There is a little bit of discussion of the characteristics of these measures and of the sets $A_{p}$ from a fractal geometry perspective in first chapter of:
Bishop, Christopher J.; Peres, Yuval, Fractals in probability and analysis, Cambridge Studies in Advanced Mathematics 162. Cambridge: Cambridge University Press (ISBN 978-1-107-13411-9/hbk; 978-1-316-46023-8/ebook). ix, 402 p. (2017). ZBL1390.28012.
Best Answer
There are many, many other shift-invariant measures. One very easy example is something like $\mu = \frac12 \delta_{x} + \frac12 \delta_{Tx}$, where $x$ is the periodic sequence $010101\cdots$.
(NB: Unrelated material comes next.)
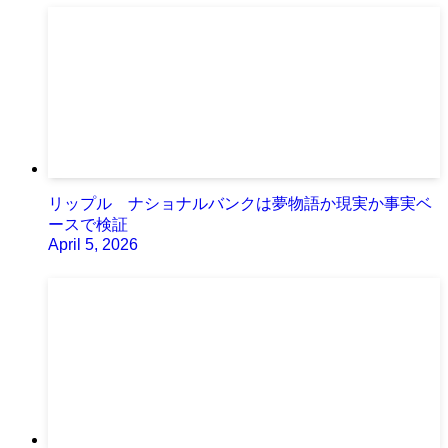
リップル ナショナルバンクは夢物語か現実か事実ベ
ースで検証
April 5, 2026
Another natural example is the Markov measure generated by transition probabilities $(P_{ij})_{0 \leq i,j \leq k-1}$ and the corresponding stationary distribution $(\pi(0), \dots, \pi(k-1))$. The Markov measure $\mu$ is defined on cylinders by $$ \mu\{x \in X : x_m \cdots x_{n} = i_{m} \dots i_n\} = \pi(i_m) P_{i_m i_{m+1}} \cdots P_{i_{n-1} i_n}. $$ This example is called a Markov measure because it's just the dynamical systems way of talking about the joint distribution for sample paths of a finite state Markov chain.
Also, you can check that the first example is ergodic, and it's a classical theorem that the Markov measure is ergodic if the Markov chain is irreducible.
There are plenty of other examples besides these. For shift systems, the set of invariant measures and the set of ergodic invariant measures are both huge.